## [Try it]
Lines with the word "labels" are the answer; copy each of them from the data below.

## [Given entries]
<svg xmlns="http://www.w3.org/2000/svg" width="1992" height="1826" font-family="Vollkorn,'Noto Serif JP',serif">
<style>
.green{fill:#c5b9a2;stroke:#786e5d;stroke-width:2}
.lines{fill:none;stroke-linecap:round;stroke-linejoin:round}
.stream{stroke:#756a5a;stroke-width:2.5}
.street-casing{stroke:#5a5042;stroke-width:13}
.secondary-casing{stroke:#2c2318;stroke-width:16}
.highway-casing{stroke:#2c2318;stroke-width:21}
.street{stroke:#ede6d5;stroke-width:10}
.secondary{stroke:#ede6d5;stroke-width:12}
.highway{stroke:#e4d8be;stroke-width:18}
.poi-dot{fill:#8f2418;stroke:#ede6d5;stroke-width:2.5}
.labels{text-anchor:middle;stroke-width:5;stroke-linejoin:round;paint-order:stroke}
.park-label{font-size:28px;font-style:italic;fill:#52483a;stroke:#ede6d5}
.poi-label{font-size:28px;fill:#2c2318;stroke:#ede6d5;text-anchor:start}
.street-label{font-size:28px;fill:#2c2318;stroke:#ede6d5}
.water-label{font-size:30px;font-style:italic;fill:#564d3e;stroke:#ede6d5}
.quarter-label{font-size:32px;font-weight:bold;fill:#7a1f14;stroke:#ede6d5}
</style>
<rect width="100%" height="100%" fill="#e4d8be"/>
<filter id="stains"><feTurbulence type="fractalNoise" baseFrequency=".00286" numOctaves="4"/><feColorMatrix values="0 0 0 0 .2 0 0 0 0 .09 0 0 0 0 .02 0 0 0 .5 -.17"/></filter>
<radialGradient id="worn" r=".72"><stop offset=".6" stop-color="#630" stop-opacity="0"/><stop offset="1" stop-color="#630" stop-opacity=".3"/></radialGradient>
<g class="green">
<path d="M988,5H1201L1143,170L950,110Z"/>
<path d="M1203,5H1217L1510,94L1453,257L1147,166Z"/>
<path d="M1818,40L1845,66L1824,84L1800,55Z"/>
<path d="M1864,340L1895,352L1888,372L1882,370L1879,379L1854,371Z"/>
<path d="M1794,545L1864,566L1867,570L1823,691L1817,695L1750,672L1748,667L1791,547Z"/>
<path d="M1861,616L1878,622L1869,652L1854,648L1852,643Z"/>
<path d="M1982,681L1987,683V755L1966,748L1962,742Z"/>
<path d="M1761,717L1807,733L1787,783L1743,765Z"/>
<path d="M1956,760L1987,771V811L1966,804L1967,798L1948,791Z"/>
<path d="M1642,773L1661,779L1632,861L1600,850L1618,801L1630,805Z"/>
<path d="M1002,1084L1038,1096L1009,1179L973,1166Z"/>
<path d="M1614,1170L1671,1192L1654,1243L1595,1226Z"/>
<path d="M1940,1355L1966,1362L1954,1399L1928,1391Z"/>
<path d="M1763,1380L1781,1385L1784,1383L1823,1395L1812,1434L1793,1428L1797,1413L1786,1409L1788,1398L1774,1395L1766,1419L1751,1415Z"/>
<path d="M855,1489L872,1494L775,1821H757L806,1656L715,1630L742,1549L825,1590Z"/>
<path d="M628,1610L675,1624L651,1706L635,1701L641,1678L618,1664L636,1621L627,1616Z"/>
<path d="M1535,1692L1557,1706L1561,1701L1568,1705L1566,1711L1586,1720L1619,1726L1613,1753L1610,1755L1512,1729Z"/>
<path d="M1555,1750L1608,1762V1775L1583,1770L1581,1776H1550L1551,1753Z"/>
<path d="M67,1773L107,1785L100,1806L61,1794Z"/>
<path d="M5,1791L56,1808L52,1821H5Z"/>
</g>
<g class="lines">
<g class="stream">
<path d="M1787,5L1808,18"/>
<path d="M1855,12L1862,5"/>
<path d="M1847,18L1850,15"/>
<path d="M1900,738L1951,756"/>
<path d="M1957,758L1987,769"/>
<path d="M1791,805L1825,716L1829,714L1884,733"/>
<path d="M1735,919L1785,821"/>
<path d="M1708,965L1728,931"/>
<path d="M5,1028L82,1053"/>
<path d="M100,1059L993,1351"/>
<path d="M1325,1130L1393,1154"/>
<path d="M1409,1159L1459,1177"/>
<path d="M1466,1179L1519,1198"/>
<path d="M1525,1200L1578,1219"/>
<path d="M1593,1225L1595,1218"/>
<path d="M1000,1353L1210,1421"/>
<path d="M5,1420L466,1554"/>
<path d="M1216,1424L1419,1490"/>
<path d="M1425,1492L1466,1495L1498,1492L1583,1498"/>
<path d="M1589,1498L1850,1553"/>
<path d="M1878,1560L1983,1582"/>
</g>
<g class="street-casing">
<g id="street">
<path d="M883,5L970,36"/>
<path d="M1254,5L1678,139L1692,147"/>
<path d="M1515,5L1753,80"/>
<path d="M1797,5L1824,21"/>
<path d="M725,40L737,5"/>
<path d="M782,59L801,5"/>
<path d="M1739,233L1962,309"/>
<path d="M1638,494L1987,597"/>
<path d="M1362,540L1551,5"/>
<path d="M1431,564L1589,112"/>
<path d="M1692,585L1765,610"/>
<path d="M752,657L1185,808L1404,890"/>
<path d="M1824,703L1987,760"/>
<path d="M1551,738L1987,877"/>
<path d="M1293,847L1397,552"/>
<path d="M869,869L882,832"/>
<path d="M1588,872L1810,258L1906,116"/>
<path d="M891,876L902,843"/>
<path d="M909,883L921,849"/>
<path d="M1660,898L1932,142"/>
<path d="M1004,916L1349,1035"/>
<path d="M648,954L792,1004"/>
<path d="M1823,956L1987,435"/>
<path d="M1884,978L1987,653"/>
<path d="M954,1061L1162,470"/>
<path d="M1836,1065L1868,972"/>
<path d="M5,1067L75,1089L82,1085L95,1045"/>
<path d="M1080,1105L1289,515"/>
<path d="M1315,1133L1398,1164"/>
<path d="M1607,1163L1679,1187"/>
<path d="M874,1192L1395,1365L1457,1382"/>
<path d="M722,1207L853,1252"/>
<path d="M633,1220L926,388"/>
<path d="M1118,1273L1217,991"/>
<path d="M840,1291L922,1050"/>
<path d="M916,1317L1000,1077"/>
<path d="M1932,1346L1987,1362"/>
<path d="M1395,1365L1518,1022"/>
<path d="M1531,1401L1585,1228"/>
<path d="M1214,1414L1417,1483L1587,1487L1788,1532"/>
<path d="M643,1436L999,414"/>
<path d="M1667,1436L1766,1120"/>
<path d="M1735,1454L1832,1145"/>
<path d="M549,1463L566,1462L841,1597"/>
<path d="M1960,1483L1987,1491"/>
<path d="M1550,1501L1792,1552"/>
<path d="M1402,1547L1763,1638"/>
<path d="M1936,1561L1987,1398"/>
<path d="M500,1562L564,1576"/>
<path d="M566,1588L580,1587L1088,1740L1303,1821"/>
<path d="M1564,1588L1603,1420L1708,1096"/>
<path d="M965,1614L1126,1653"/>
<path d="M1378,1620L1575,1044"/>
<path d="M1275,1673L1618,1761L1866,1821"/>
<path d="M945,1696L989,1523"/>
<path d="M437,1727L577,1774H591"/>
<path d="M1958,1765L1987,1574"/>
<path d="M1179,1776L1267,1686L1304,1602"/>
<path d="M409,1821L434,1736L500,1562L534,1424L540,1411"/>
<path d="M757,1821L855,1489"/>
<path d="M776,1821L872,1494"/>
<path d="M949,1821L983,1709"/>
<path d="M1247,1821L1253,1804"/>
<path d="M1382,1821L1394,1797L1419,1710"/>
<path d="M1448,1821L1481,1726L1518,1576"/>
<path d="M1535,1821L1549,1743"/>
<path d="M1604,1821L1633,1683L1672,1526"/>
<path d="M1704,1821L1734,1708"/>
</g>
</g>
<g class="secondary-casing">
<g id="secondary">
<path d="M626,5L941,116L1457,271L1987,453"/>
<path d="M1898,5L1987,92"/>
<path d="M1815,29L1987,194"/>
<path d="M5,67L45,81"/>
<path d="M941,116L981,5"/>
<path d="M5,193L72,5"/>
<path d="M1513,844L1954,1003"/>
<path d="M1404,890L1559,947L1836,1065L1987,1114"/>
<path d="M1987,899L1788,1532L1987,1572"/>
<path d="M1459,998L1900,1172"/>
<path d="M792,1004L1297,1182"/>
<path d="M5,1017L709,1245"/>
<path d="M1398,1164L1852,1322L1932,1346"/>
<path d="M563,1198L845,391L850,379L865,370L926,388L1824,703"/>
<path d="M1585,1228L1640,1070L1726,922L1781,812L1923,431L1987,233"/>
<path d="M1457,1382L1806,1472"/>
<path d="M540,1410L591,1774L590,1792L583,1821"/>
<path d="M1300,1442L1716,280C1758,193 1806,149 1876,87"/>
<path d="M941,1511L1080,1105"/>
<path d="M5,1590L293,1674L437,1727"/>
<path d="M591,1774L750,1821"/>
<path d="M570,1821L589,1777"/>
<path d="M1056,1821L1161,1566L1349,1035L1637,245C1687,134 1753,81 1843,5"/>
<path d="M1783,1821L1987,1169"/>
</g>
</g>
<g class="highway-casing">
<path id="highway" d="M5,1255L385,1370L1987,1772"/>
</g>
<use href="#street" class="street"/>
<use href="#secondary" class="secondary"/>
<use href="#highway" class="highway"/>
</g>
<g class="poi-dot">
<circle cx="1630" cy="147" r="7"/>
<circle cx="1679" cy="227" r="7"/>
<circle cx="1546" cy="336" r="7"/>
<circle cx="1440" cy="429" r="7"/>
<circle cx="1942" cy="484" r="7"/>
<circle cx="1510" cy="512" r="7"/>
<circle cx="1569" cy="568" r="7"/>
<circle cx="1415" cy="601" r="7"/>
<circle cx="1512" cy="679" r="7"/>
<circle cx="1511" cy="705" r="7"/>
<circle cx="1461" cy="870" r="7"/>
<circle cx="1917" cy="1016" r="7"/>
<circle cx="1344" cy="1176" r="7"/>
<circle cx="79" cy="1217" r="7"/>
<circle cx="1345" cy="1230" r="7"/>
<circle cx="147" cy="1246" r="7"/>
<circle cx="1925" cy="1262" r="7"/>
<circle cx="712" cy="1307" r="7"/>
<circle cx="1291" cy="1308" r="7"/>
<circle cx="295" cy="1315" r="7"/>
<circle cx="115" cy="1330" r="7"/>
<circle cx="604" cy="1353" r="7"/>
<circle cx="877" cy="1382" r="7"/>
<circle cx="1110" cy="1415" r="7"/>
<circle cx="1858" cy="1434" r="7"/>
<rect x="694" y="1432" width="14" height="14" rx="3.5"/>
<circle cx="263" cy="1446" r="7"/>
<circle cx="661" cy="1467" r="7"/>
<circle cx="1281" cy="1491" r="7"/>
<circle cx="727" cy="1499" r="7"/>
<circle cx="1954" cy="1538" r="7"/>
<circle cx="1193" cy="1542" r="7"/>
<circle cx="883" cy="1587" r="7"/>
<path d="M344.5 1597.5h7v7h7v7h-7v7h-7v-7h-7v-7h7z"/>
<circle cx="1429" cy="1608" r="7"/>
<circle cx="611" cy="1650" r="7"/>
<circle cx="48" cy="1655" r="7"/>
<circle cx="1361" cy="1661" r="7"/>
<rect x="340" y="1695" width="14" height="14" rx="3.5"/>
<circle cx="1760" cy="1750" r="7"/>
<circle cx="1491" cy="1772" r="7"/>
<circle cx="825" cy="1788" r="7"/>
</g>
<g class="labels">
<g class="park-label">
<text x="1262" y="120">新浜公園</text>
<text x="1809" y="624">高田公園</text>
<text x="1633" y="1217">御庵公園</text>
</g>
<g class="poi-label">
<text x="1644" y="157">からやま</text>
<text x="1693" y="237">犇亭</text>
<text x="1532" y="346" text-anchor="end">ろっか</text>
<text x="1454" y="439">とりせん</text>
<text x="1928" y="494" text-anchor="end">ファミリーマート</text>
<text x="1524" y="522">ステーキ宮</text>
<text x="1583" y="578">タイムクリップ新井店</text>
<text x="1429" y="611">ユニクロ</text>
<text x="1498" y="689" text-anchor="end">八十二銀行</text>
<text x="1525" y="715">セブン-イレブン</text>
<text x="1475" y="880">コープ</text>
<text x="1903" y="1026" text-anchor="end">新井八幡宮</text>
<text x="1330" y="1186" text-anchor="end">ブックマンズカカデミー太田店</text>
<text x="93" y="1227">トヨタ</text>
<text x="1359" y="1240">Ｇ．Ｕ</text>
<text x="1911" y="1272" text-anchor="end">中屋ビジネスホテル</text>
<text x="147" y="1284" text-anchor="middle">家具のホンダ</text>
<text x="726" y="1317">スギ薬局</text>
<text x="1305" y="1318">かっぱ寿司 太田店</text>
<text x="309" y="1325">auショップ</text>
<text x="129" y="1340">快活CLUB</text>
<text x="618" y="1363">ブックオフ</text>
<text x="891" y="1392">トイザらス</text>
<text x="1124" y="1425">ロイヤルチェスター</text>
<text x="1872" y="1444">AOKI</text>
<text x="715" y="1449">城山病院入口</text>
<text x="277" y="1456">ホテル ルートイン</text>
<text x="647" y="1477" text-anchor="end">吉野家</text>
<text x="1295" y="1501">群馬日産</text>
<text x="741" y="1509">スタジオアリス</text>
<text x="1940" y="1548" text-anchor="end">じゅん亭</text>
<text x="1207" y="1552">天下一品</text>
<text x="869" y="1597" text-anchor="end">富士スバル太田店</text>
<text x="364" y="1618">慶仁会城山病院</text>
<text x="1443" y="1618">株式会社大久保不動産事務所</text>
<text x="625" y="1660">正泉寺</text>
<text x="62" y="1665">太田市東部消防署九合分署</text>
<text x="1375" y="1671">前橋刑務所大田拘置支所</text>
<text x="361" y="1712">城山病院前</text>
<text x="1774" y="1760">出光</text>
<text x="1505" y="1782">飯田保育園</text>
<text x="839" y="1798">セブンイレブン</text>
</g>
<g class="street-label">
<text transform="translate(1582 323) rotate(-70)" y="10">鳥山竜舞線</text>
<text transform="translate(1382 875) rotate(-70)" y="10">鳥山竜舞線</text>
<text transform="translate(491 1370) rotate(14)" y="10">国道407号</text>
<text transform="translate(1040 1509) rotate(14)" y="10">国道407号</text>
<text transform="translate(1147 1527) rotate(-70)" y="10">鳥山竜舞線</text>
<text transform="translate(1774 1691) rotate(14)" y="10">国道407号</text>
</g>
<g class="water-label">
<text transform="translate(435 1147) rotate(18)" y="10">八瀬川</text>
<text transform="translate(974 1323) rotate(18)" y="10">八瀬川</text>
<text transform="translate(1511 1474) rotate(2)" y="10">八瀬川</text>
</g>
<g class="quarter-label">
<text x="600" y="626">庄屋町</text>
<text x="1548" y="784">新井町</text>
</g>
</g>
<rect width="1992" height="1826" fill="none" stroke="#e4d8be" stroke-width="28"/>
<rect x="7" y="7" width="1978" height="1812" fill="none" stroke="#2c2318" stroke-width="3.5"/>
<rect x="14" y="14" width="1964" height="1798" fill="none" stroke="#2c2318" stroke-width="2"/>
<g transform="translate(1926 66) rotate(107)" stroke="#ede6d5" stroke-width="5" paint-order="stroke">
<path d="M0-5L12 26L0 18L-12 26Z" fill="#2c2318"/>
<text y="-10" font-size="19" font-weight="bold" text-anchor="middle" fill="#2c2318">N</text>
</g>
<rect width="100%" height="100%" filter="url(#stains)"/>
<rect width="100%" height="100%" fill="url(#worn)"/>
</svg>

## [Exercise answer]
.labels{text-anchor:middle;stroke-width:5;stroke-linejoin:round;paint-order:stroke}
<g class="labels">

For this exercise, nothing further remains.